===== Testo estratto =====
MENO NON SIGNIFICA MEGLIO. AL CONTRARIO

I mali del Parlamento italiano dipendono dal numero dei parlamentari?  Il cattivo funzionamento e l’inadeguata rappresentanza data ai cittadini italiani saranno/sarebbero risolti con la riduzione drastica di un terzo dei deputati e dei senatori? Su quali conoscenze, su quali dati, su quali aspettative si basa la decisione di passare da 945 parlamentari eletti a 600 e perché, in nome della rappresentanza del “popolo”, non si è proceduto altresì alla cancellazione dell’anacronistica figura dei senatori a vita? L’unica giustificazione finora concretamente offerta della riduzione del numero dei parlamentari, chiedo scusa, del “taglio delle poltrone”, è il risparmio di denaro pubblico. La casta costa. Quindi, riducendo il numero dei suoi componenti si riduce automaticamente e per sempre il loro costo. Non sto a segnalare che il risparmio ottenibile con questa riduzione è stato stimato in molto meno dell’1 per cento del bilancio dello Stato e che alcune alternative, per esempio, la riduzione del personale di governo (ministri, vice-ministri e sottosegretari) produrrebbero risparmi forse non inferiori. Discuto, invece, delle prevedibili conseguenze del taglio.
=====
■ Il problema:
Nel testo sulla riduzione dei parlamentari, qual è l'unica giustificazione concretamente offerta finora per il taglio?
===== Dati =====
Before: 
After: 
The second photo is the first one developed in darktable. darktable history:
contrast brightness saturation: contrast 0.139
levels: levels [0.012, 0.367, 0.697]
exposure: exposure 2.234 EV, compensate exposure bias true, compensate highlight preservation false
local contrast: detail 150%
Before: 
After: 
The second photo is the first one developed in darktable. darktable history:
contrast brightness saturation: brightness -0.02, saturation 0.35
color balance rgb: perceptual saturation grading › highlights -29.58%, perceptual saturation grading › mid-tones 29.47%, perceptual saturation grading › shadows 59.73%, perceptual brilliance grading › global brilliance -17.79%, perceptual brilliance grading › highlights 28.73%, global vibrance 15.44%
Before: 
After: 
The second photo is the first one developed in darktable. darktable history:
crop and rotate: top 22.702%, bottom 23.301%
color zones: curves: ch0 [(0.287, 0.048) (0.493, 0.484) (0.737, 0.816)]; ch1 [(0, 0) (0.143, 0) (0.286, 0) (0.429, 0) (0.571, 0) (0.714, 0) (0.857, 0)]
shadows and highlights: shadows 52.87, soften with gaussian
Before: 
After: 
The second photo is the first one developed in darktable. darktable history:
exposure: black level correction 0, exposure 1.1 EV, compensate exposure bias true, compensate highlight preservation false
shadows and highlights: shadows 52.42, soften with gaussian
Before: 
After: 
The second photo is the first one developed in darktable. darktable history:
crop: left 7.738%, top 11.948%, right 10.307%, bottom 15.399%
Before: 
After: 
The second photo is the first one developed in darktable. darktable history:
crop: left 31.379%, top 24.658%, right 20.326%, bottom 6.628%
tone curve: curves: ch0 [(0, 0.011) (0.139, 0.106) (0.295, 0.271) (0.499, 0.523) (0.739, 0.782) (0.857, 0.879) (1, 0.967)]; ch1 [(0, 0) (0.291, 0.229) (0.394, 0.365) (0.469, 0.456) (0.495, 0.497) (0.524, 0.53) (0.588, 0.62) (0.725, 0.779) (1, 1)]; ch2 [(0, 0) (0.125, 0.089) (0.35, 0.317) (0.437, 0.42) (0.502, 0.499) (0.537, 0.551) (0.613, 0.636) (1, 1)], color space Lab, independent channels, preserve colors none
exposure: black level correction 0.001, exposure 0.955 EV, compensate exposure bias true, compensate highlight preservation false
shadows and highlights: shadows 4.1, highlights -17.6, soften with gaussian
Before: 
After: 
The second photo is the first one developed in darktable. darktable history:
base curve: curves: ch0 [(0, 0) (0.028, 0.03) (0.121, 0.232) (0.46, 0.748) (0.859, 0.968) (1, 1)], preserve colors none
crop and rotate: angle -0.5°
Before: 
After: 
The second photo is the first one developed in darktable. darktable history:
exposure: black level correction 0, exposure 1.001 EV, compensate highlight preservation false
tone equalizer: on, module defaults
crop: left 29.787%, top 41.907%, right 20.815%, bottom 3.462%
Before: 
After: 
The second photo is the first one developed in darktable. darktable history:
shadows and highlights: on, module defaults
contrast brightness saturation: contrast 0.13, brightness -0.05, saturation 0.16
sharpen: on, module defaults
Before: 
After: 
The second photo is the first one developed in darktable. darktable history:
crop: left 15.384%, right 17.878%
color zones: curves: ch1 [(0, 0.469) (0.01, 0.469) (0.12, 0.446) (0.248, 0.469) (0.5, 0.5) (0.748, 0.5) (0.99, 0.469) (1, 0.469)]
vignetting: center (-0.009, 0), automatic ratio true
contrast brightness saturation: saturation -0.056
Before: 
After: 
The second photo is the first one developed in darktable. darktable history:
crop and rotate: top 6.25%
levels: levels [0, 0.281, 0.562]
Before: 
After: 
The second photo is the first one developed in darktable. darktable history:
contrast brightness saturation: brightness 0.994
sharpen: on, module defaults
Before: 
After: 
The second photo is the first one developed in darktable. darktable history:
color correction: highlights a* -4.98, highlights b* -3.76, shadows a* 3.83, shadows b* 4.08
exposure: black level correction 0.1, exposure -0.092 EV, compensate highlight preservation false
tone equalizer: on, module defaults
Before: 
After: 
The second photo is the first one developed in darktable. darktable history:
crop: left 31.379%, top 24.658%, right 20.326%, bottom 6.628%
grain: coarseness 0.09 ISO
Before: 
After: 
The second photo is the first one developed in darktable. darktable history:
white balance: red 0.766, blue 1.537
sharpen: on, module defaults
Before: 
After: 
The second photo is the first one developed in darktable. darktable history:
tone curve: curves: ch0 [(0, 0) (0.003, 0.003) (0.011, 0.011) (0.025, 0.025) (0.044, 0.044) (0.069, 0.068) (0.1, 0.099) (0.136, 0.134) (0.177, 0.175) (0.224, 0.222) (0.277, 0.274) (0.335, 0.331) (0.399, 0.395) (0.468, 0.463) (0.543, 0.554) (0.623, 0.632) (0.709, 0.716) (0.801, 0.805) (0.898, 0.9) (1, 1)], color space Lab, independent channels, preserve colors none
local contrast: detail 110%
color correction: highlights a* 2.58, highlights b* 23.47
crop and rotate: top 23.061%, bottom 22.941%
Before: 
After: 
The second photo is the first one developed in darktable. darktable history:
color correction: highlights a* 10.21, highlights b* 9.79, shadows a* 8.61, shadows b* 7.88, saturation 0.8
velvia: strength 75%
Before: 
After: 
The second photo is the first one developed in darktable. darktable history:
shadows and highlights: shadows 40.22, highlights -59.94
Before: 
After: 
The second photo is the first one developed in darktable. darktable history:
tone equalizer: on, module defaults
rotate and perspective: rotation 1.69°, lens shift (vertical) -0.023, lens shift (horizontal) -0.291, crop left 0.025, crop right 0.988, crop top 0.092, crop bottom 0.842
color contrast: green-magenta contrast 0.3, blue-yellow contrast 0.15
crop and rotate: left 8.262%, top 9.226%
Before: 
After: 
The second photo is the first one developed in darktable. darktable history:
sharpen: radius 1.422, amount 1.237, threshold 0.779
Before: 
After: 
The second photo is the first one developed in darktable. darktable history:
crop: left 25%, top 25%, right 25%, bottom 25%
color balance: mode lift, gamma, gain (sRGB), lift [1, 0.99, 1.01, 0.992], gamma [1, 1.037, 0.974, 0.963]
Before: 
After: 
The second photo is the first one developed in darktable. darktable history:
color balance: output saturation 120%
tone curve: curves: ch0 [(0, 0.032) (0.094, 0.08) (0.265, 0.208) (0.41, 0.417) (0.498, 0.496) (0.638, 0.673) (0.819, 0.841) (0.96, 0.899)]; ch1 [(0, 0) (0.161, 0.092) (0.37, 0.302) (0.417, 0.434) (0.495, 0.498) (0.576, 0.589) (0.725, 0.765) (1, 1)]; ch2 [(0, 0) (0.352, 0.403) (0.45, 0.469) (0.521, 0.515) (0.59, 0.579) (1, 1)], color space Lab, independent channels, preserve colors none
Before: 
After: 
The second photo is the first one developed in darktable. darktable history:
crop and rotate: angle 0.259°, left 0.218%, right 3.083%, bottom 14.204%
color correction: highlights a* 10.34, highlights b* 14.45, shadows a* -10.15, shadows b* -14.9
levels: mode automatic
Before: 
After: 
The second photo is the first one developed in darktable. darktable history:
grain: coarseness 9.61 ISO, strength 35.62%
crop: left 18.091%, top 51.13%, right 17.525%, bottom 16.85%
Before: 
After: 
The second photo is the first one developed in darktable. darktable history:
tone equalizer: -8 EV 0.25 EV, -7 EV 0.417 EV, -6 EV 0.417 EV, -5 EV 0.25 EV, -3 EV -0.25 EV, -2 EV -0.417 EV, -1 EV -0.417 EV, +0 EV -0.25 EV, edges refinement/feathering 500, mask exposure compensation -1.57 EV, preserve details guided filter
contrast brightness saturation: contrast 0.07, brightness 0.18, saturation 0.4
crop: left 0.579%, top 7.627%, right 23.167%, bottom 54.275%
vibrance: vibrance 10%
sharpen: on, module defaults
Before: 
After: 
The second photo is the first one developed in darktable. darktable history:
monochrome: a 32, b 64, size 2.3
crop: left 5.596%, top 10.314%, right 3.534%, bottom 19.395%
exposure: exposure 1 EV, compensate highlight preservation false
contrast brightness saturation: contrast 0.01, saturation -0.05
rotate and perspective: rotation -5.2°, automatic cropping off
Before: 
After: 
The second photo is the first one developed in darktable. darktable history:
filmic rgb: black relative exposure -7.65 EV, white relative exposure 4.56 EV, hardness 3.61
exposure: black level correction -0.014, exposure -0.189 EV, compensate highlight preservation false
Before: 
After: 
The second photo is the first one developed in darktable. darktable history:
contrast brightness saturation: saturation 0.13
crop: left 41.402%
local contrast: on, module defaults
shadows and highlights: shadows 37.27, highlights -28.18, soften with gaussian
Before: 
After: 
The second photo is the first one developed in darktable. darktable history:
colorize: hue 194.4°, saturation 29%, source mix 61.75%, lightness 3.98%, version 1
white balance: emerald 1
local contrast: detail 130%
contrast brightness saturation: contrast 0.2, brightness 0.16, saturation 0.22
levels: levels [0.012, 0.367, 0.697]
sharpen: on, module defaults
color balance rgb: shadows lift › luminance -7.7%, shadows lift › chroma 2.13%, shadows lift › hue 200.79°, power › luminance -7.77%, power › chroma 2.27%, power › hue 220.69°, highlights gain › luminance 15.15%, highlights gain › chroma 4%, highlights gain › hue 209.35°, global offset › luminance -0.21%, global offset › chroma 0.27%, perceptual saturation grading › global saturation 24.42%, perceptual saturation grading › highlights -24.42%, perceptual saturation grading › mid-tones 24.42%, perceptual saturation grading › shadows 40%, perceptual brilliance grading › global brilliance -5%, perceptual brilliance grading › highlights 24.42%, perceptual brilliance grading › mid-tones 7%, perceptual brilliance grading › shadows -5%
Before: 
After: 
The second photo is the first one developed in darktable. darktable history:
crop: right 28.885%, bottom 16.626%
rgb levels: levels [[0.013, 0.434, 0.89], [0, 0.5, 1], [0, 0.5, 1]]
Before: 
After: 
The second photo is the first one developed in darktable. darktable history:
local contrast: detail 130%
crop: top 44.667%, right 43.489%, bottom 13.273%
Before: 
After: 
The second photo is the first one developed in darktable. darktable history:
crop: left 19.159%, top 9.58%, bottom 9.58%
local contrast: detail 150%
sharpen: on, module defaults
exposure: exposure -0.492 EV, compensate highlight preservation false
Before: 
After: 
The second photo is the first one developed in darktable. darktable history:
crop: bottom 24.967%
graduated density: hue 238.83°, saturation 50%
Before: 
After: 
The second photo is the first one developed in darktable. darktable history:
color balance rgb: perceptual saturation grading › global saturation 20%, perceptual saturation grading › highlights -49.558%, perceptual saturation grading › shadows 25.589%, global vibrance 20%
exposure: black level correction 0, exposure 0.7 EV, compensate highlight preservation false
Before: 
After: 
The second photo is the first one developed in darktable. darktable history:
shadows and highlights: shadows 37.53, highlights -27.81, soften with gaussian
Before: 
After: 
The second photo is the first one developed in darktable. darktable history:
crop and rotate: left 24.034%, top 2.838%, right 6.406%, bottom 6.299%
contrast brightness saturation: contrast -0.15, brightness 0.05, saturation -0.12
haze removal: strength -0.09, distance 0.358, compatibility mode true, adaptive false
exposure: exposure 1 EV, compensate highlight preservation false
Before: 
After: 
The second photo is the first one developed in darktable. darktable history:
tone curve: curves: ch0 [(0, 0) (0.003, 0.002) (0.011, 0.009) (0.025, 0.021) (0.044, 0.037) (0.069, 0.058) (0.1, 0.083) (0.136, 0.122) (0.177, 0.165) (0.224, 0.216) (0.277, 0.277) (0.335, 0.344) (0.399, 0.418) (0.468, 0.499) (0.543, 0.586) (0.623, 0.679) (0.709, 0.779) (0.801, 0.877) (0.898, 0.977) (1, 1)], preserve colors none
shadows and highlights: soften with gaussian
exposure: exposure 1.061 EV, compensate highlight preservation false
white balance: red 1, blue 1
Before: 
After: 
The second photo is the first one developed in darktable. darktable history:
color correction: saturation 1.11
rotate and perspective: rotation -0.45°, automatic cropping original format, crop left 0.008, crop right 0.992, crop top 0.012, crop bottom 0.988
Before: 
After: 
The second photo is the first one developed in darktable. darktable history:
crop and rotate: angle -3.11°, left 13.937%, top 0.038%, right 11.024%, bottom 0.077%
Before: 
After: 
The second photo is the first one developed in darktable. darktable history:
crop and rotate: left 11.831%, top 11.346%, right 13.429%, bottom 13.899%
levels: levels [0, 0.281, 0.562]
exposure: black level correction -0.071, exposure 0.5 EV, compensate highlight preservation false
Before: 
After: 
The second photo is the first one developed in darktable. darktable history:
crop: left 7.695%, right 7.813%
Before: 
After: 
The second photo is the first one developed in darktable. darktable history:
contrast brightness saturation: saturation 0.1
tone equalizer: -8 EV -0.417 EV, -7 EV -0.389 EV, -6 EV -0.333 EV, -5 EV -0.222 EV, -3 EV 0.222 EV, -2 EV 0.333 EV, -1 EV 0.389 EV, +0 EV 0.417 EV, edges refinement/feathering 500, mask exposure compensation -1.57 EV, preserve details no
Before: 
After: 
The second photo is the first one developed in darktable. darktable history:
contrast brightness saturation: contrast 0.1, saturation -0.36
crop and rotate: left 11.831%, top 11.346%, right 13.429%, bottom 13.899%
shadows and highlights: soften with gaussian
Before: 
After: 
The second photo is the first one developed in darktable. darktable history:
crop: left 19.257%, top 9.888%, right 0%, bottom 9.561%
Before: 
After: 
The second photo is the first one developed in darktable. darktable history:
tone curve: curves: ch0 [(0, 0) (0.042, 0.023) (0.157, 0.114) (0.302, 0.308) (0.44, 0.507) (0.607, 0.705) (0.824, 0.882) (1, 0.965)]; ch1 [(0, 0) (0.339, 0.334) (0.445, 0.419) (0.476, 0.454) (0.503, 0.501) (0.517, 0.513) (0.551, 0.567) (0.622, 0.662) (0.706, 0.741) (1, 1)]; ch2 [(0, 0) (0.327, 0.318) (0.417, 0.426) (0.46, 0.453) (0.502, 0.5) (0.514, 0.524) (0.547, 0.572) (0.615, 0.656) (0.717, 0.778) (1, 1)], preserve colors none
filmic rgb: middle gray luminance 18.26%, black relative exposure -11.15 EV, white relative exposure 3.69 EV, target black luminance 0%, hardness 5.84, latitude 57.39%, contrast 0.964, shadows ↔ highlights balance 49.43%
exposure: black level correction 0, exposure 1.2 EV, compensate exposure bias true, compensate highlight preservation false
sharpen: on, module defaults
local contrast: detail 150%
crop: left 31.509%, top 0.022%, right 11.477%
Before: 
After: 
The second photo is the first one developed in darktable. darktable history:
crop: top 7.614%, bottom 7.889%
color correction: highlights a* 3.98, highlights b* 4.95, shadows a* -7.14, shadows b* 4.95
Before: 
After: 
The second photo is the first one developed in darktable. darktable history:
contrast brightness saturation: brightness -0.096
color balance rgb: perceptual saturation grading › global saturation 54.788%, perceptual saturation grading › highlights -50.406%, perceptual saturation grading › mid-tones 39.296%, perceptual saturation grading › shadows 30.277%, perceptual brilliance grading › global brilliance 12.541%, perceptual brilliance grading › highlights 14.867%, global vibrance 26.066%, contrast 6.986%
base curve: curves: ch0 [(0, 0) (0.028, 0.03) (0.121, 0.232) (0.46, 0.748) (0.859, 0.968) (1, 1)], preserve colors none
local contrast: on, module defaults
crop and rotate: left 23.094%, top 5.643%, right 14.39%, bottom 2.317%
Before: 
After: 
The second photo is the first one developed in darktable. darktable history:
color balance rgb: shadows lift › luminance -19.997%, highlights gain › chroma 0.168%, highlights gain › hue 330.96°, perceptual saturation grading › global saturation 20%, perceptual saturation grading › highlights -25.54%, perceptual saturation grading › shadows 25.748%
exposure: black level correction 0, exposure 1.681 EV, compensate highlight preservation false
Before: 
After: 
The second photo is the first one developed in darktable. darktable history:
=====
■ Risposta:
Il risparmio di denaro pubblico.